Certainly it has its local advocates. For every person who stood up to criticize it last week, there was another who spoke in its favor. Some, like Stacy Sasselli, who’s worked at the Chico store for 15 years, said it was a good employer that rewarded good workers. Stasselli said she’d been able to buy a home and a new car on her Walmart income.

Others were folks on Social Security or disability who said Walmart was the store where their limited funds went furthest. Some said they liked “the choice” that Walmart provided—that they shopped at many stores, including Walmart, and appreciated all the options.

Some also praised the company’s charitable efforts. Wanda Story, for example, pointed out that last winter Walmart gave every child at Chapman School a new coat. And a representative of the Kirshner Wildlife Foundation said Walmart was one of its biggest supporters.

In fact, Walmart recently has realized that its poor reputation is a major problem. Its stock values have been lower than its profits and assets warrant, and it runs into resistance in virtually every community where it seeks to open a new store.

Since 2006, the company has been working hard to burnish its image. In addition to its charitable pursuits, it’s now building more “green” stores—the planned Chico expansion among them. And it made news earlier this month when it threw its weight behind President Obama’s goal of requiring every employer to provide health coverage.

“We’ve said for some time that we support health-care reform,” Greg Rossiter, a company spokesman, told the Los Angeles Times. “It needs to be comprehensive and it needs to happen.”

And yet only 52 percent of Walmart employees are insured through the company. The rest look elsewhere for coverage—some to the taxpayer-financed Medicaid program.

At last week’s hearing, Walmart representatives tried to focus discussion on what they contended were the only relevant issues—whether the project conformed to city land-use and state environmental guidelines. All the discussion about Walmart’s practices, they insisted, were irrelevant.

“It’s disheartening that this project, which from a land-use perspective is fairly simple, has taken six years, during which numerous other applicants have come through and gone on to construction,” Meriam Montesinos, an attorney representing Walmart, told the commission.

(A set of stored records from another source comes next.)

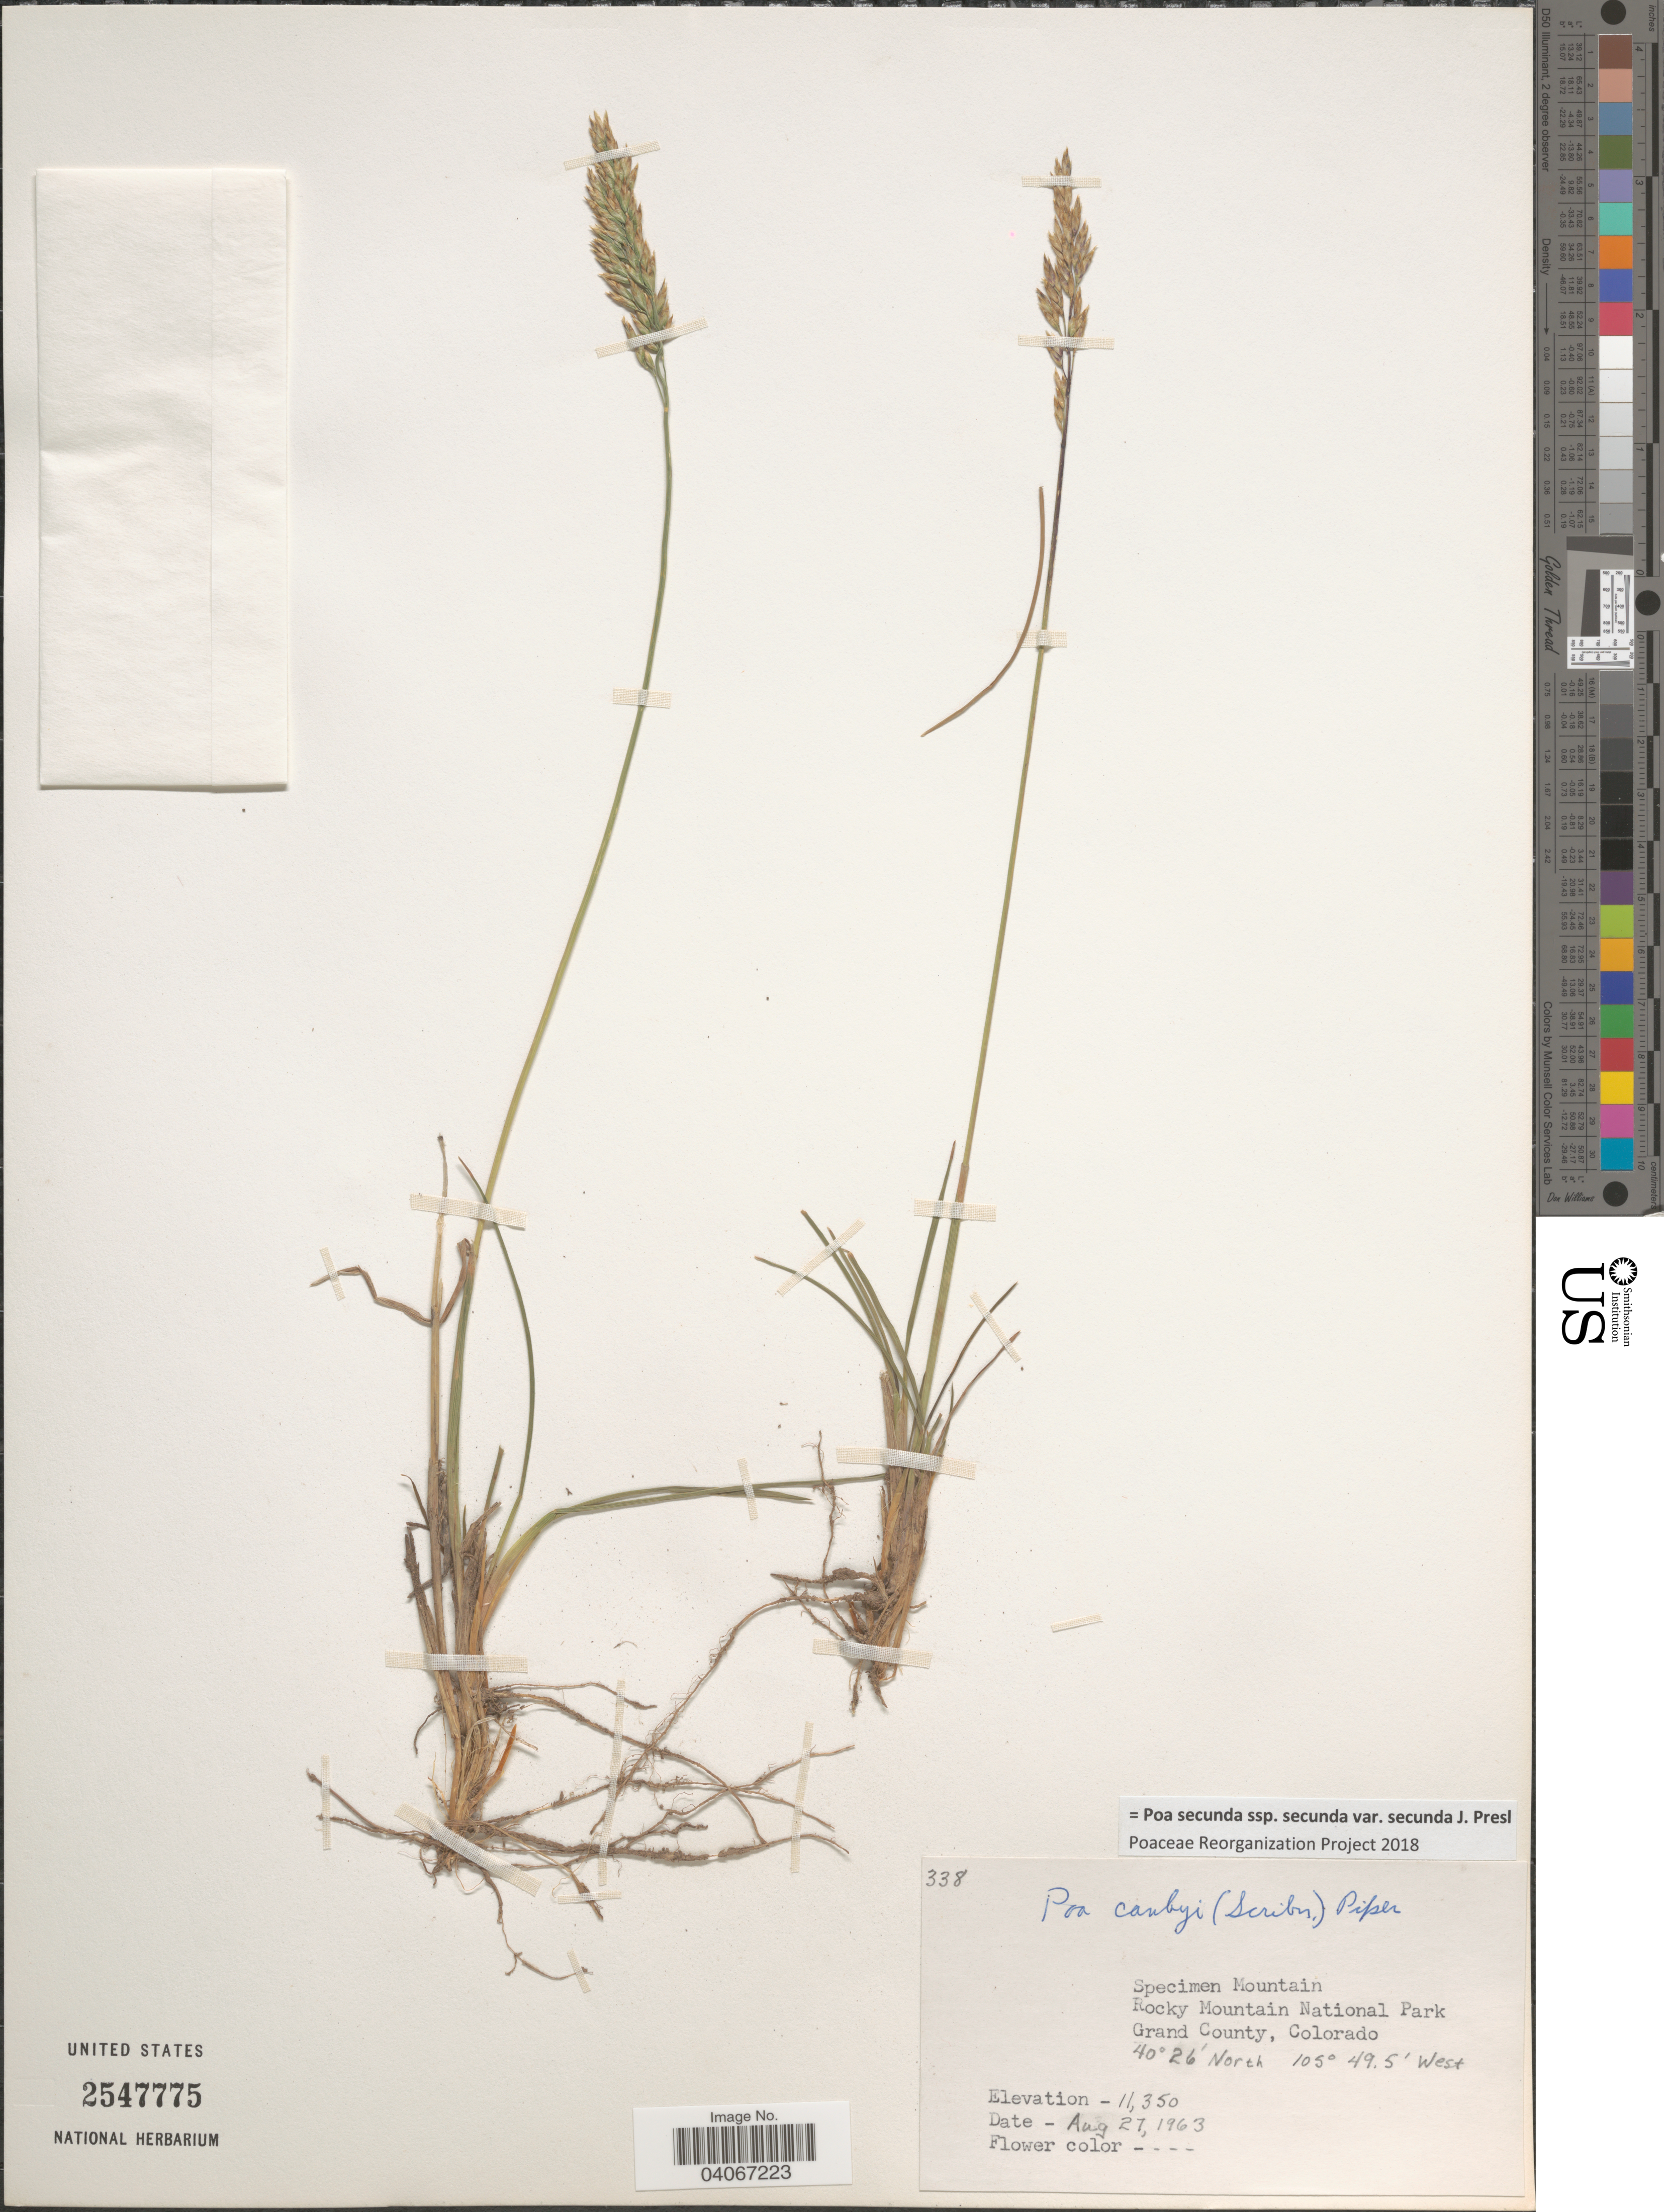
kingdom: Plantae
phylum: Tracheophyta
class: Liliopsida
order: Poales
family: Poaceae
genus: Poa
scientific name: Poa secunda subsp. secunda var. secunda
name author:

In response to criticisms that Walmart’s own environmental-impact report noted “significant and unavoidable” air-pollution impacts from increased traffic, Montesinos noted this was the fourth project with such impacts, naming the new Costco, Meriam Park and the Enloe Medical Center expansion, all of which were approved.

But when Walmart public-relations spokeswoman Angie Stoner was unable to guarantee that at least 80 percent of the people hired at the new store would be from Chico, Commissioner Jon Luvaas responded that it might be hard to find “overriding considerations”—such as jobs—that would offset the unavoidable impacts.

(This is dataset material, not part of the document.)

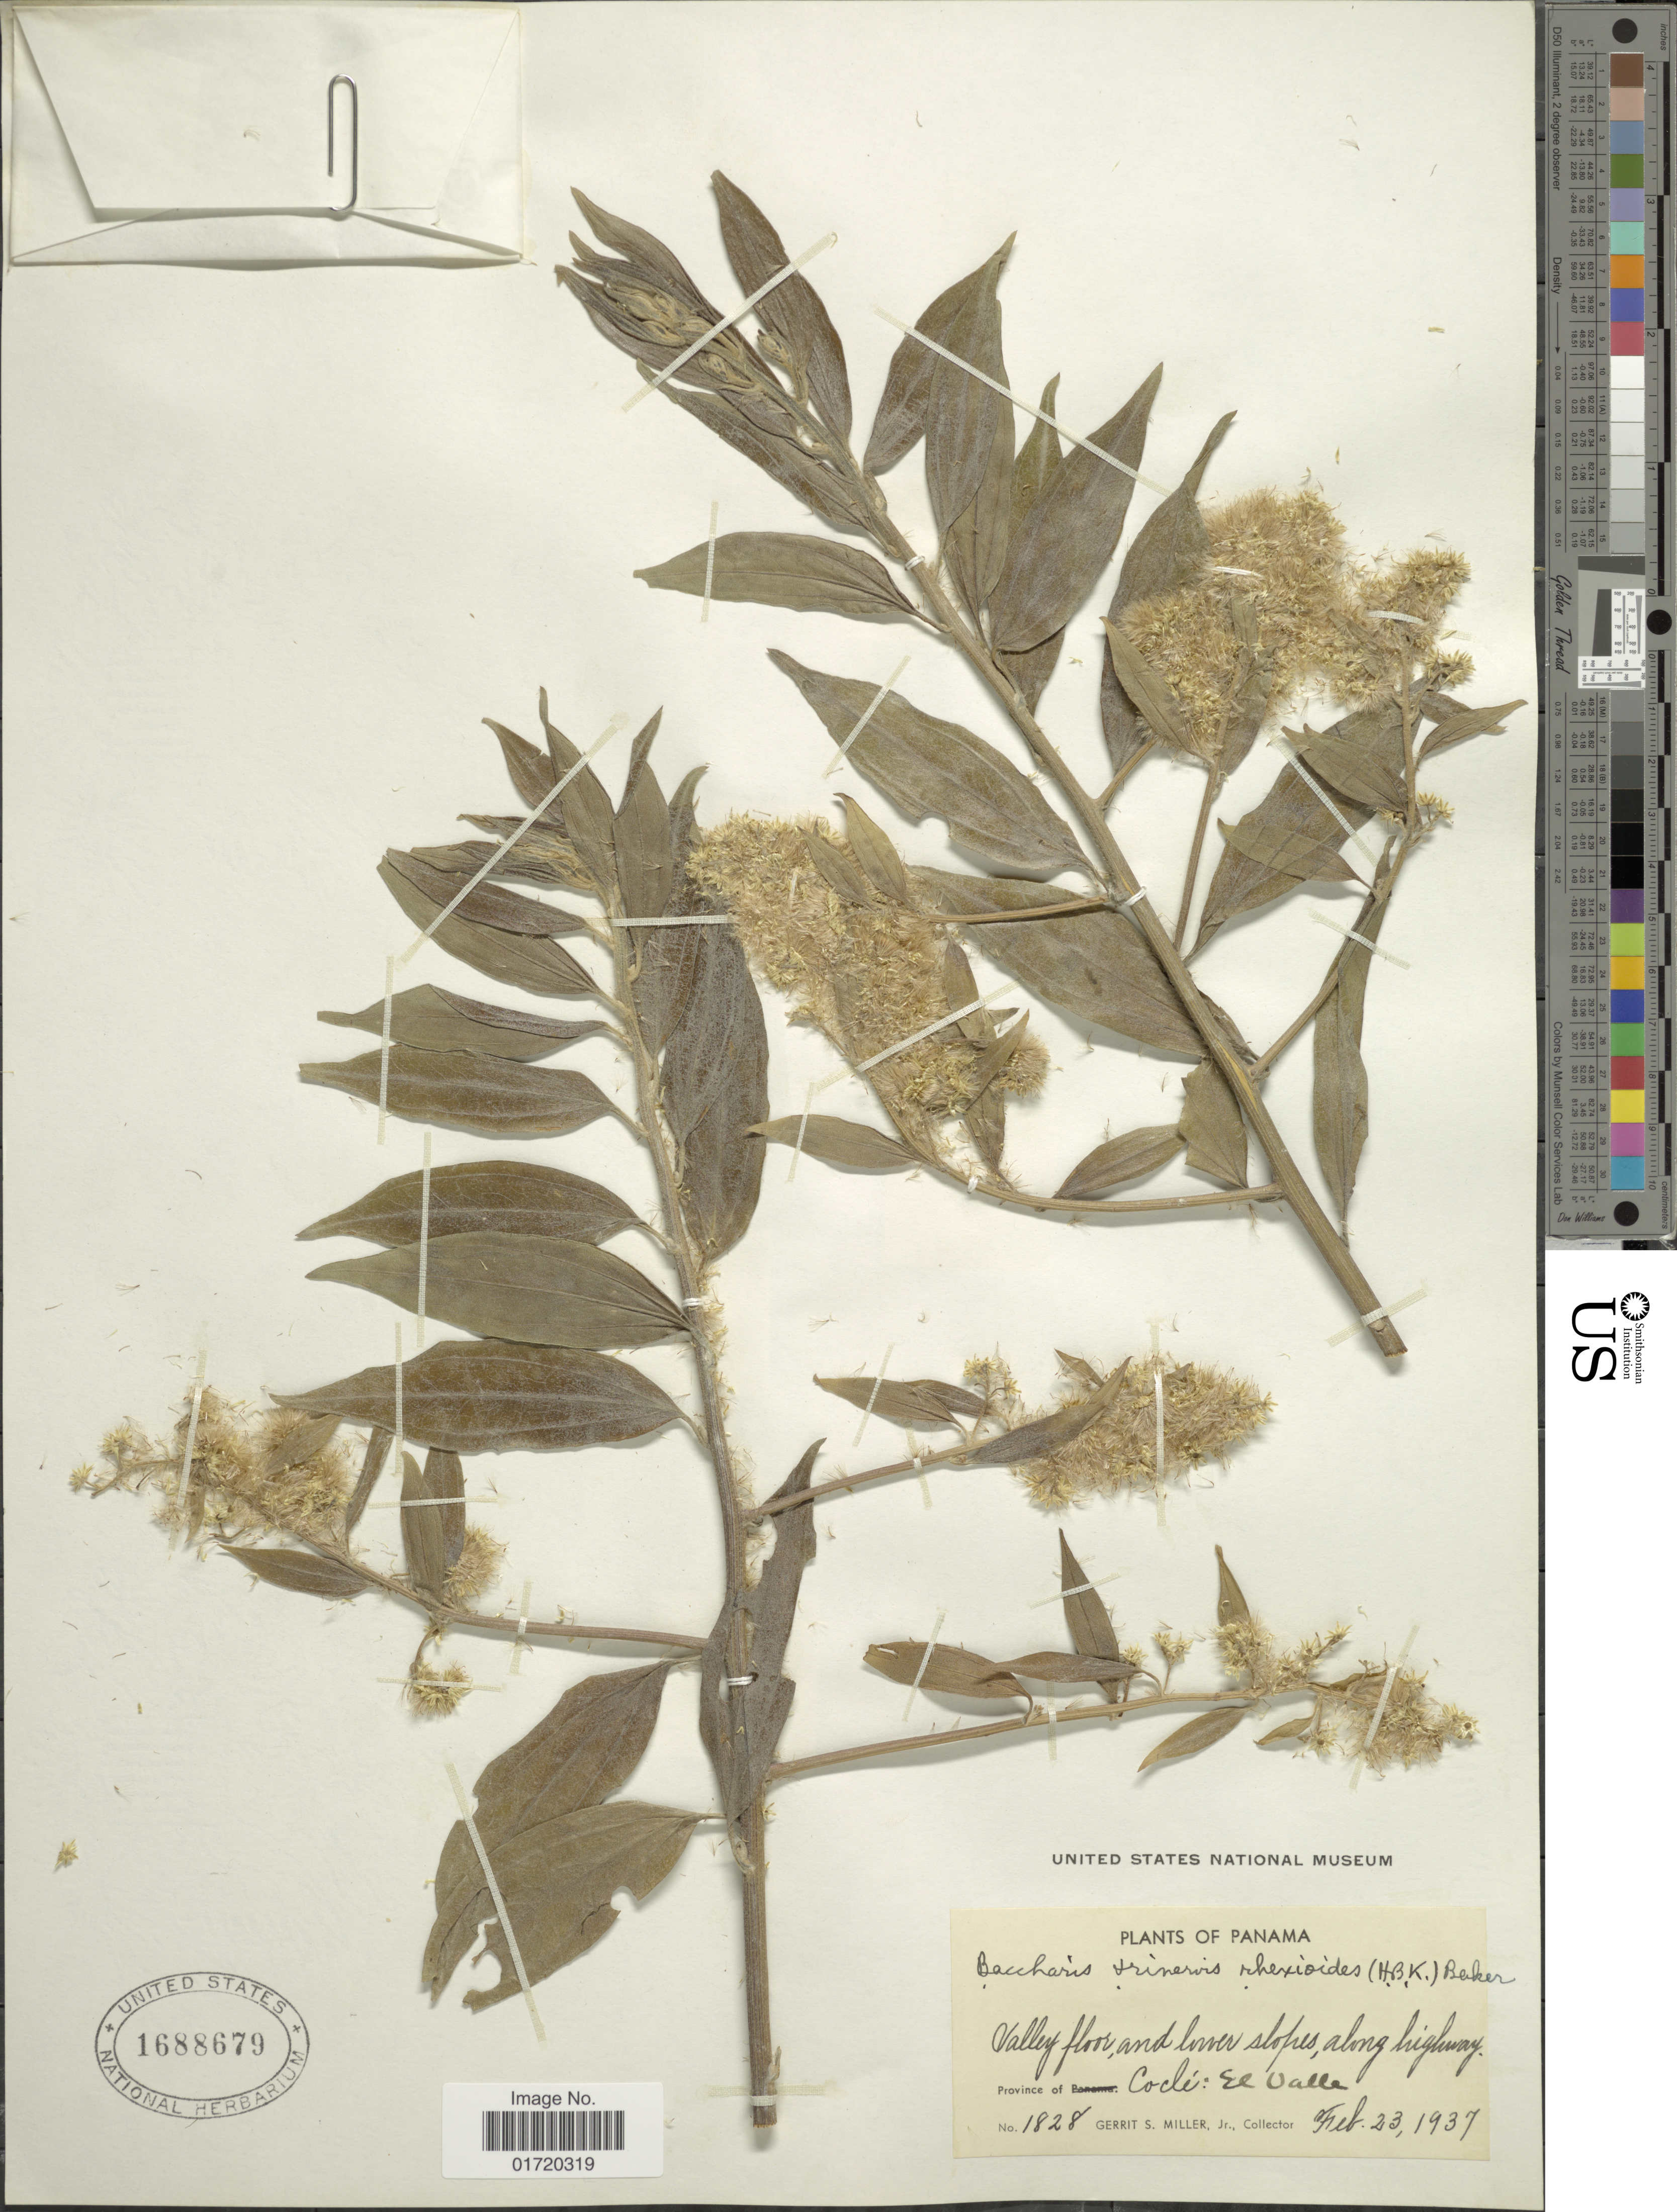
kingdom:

Setting land-use issues aside, Luvaas grilled Stoner relentlessly about the company’s relationship with China. “What percentage of your goods come from China?” he asked. When Stoner said she didn’t know, he insisted it was important. “The U.S. is bleeding jobs,” he said. “I can’t tell whether we’re coming out ahead or ending up much worse in terms of jobs [by expanding Walmart].”

And how about all those coal-fired power plants in China? “If Walmart is buying from a country producing massive amounts of greenhouse gasses, that’s something we should know about,” Luvaas insisted.

And so it goes in the Walmart wars. The commission continued the hearing until tonight (Thursday, July 30) at 6:30, when members will discuss it among themselves and make a decision. Whatever that is, it will undoubtedly be appealed to the City Council, where once again Walmart haters and lovers alike will get a chance to speak their minds.